Long-term Effects of Stimulants

Even though stimulants help treat individuals with ADHD and other disorders, they can be habit-forming and cause many other sorts of long-term effects on those who are chronic users and abusers. Depending on your situation, you could experience many long-term effects from stimulants.

Addiction

stimulant abuse

Stimulants cause severe consequences on the long-term.

Addiction is one of the worst and most dramatic long-term effects of stimulant use. Many people like the way the drugs make them feel, and they become obsessed with always feeling that way. According to the NIDA Teen, “Stimulants can increase the dopamine in the brain very quickly,” especially if a person is taking these drugs in higher doses or for a longer period of time than prescribed. This feeling can change the way the brain works until it craves stimulants and their effects.

Other issues that develop along with addiction are:

  • Tolerance
  • Dependence
  • Withdrawal syndrome
  • Drug-seeking behavior
  • Cravings
  • Risky behavior
  • Apathy toward other aspects of life including relationships, work, school, and family

When someone uses or abuses stimulants for a long time, there is always a chance the brain will become accustomed to the effects of the drug and more will be needed for the person to feel them. If they take more of the drug than prescribed, that is abuse which can lead over time to stimulant addiction.

Physical Health Effects of Long-term Stimulant Use and Abuse

Someone who uses stimulants in the long-term may find that they lose weight, develop insomnia or otherwise irregular sleep patterns, and experience nausea, vomiting, and constipation (NLM). These are all side effects of the long-term use of stimulants in their normally prescribed dosage.

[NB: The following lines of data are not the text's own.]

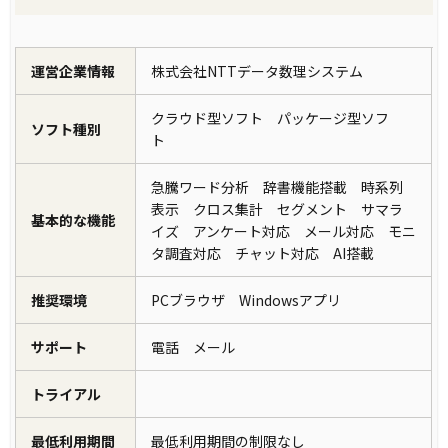
運営企業情報
株式会社NTTデータ数理システム
クラウド型ソフト パッケージ型ソフ
ソフト種別
ト
急騰ワード分析 辞書機能搭載 時系列
表示 クロス集計 セグメント サマラ
基本的な機能
イズ アンケート対応 メール対応 モニ
タ調査対応 チャット対応 AI搭載
推奨環境
PCブラウザ Windowsアプリ
サポート
電話 メール
トライアル
最低利用期間
最低利用期間の制限なし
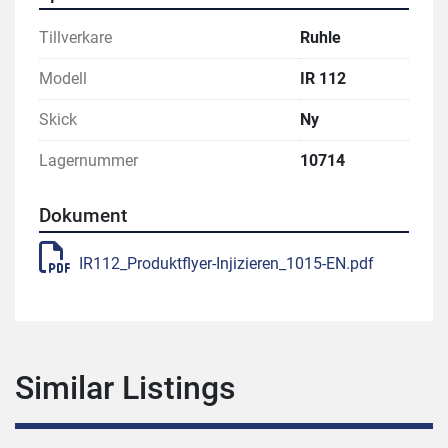
Tillverkare
Ruhle
Modell
IR 112
Skick
Ny
Lagernummer
10714
Dokument
IR112_Produktflyer-Injizieren_1015-EN.pdf
Similar Listings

Even worse, more issues can surface with the abuse of stimulants in the long-term, such as:

  • Cardiovascular issues
  • Seizures
  • Stroke
  • “Dangerously high body temperatures” (NIDA Teen)
  • Malnutrition

According to the NIDA, “Users take cocaine in ‘binges,’ during which the cocaine is used repeatedly and at increasingly higher doses” which can help lead to many of these issues. The same pattern occurs in those who abuse prescription stimulants in the long-term.

Depending on the drug, other health effects can occur over time. Cocaine abusers may experience “loss of sense of smell, nosebleeds, problems, with swallowing, hoarseness” and other issues as a result of snorting the drug. Meanwhile, those who abuse prescription stimulants like amphetamine could experience ulcers and other gastrointestinal problems.

Mental Health Effects of Long-term Stimulant Use and Abuse

Someone who uses stimulants in the long-term may find that they have mood and behavioral changes that they do not like. They may become nervous, restless, or irritable much of the time.

While these mood disturbances can be alarming, CESAR actually states that there are many mental health effects caused by long-term stimulant abuse, such as:

  • Mania
  • Hostility
  • “Physiological and behavior disorders”
  • Mental illness
  • Toxic Psychosis
    • Hallucinations
    • Paranoia
    • Picking at the skin

People who abuse stimulants in the long-term often experience the symptoms of toxic psychosis which is very similar to schizophrenia. Long-term stimulant abuse can cause many mental health issues, while also affecting memory and the brain’s ability to feel pleasure. These issues, along with stimulant cravings, can take a long time to subside.